Así de contradictorias pueden ser las interpretaciones de las mismas, exactamente las mismas, medidas. Ahora bien, ¿cuál es la correcta? Por supuesto, ninguna y las dos a la vez. Muchos de los aspectos que desde el oficialismo se denominan “pesada herencia” existían efectivamente: cepo al dólar, alta presión fiscal sobre las empresas, servicios públicos que no funcionaban bien (luz, telefonía celular) o dependían de importaciones (gas) por la falta de inversión, déficit fiscal y comercial y pobreza estructural no abordada por las medidas del kirchnerismo (ahora opositor).
Sin embargo, eso no implicaba que fuera estrictamente necesario darle facilidades a las empresas (para incentivar la inversión) y generar el recorte de subsidios en los servicios públicos en el mismo momento.
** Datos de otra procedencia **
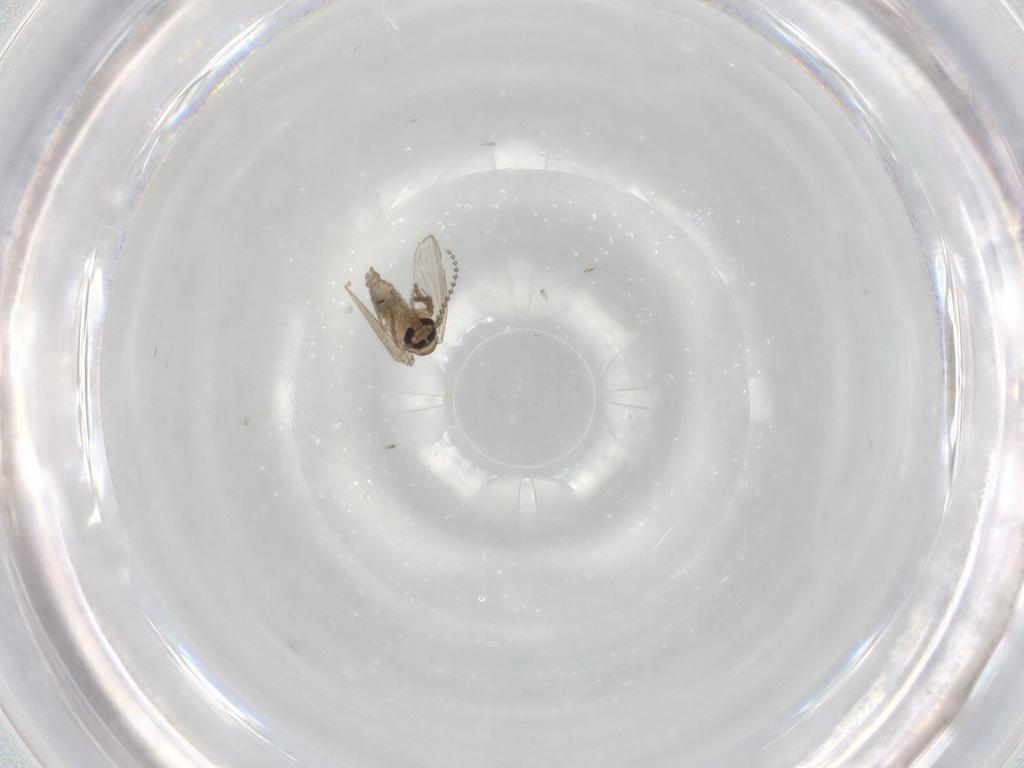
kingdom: Animalia
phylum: Arthropoda
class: Insecta
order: Diptera
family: Psychodidae
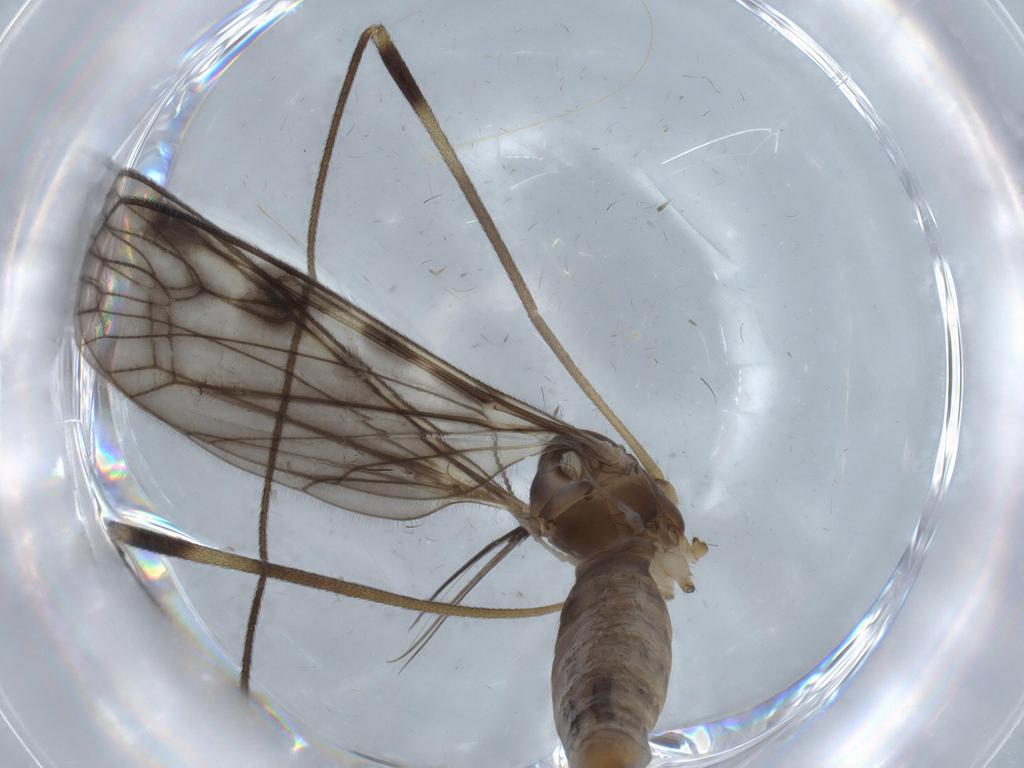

En todo caso, en ese punto el oficialismo quedó preso de sus palabras: la necesidad de bajar el déficit fiscal no iba de la mano con la eliminación de las retenciones, aunque sí con la de subsidios y el consecuente aumento de tarifas de servicios públicos.
Si bien eso abona la versión opositora que argumenta que existió una transferencia de ingresos de pobres a ricos, también es cierto que la eliminación del cepo al dólar generó un aumento de la inflación en un primer momento, pero estabilizó las expectativas. Si el gobierno logra domar a los supermercados, conjuntamente con la baja en el consumo propiciada por el “tarifazo”, posiblemente pueda bajar la inflación y favorecer a las clases más bajas, lo cual ayudaría al discurso oficialista. Lo mismo sucedería si efectivamente se observara un aumento importante de la inversión que redundara en puestos de trabajo.
Está claro, entonces, cuáles son las medidas que se tomaron, pero no son igual de obvias dos cosas: cuáles fueron las intenciones y cuáles serán los resultados. Para explicar eso existen dos cuentitos: uno escéptico y pesimista y otro confiado y optimista. El tiempo le dará la mayor parte de la razón (nunca toda) a uno de los dos y – muy probablemente – de cuál sea el más acertado dependerá la suerte del gobierno en la elección de 2017.